Sellers pulls his black SUV up to a structure he calls the Pyramid House. “This is one of the first buildings that had no drawings whatsoever,” he says as we gaze at a cluster of triangular volumes clad in traditional clapboard mounted diagonally and delicately poised on a series of pedestals. At the same time Sellers was designing it, Rienecke was creating the Bridge House. “For that one we had a sculptor on-site, and we just started making things,” Sellers says. “We would put up a window frame and make a room to match.”

I’m impressed that these houses, improvised into ­existence, still stand and that Prickly Mountain still functions as a community. A few homes—like the Bridge House, made famous by Life—burned down. Some were bought by new owners and renovated beyond recognition or demolished. Most of the houses are much as they were when they were built; many are still occupied by the original owners and continue to look like, as the magazine once put it, “not a home but a ­happening.”

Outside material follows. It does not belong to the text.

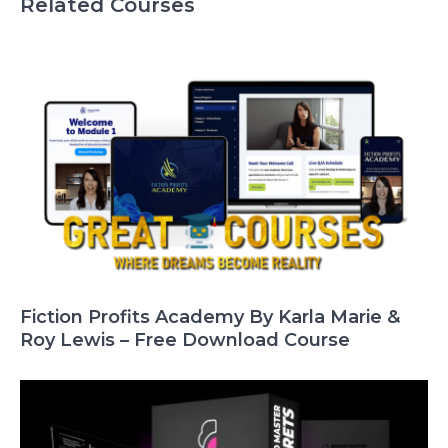
Related Courses
Fiction Profits Academy By Karla Marie &
Roy Lewis – Free Download Course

Sellers has an architectural office in nearby Warren. His best-known client is the physician/clown Patch Adams, for whom he’s designed an appropriately whimsical, hugely ambitious, and partially completed Gesundheit Institute. He also maintains a wood shop in a massive meandering building he calls the Temple and is working on a poured-concrete house with the help of students from Yestermorrow, a school started by another Prickly Mountain denizen, John Connell, ­dedicated to teaching design-build to anyone who signs up.

Between the initial migration to Prickly Mountain in the 1960s and those attracted later by Yester-morrow, Sellers claims, “there are more architects per capita in Warren Village than anyplace in America.” He counts off ten firms and estimates that each employs five additional architects. (With a 2000 census population of 1,681, that would be one architect for every 28 residents.) Indeed what sets Prickly Mountain apart from other pockets of hippie-era homes is that it represents an act of rebellion by a cadre of well-trained young architects. It’s as if the blob wizards who emerged from their computers at Columbia in the late 1990s had run off together and built a town.

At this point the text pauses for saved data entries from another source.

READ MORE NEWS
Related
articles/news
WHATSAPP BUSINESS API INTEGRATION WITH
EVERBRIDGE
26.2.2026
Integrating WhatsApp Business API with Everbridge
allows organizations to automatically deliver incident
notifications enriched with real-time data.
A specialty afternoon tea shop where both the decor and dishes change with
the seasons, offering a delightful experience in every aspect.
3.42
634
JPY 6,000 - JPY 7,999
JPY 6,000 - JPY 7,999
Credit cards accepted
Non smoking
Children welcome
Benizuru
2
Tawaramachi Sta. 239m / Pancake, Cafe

Now, 40 years later, it may finally be time to figure out what Prickly Mountain means. Vermont architectural designer Danny Sagan received a Graham Foundation grant for “An Oral History of the Design-Build Movement in Vermont and New England from 1960 to the Present.” He’s been interviewing everyone who ever had anything to do with Prickly Mountain in preparation for an exhibition that is tentatively scheduled for fall 2008. “The idea of the show is to start paying attention to what’s called the counterculture and how it has influenced our life in Vermont.”

I think the influence of Prickly Mountain actually goes beyond Vermont. It has a place in the continuum of architectural history somewhere be-tween Andrew Geller’s quirky geometric 1950s beach houses and the early works for which Frank Gehry earned his reputation. And it still has an influence today: the design-build movement has been enjoying a renaissance in part because pioneers like Badanes continue to teach. But to me the true appeal of this outpost of “architecture as a way to have a good life” is that it tells a story as inventive as any work of fiction of an ­alternative—and perhaps more benign—version of the present.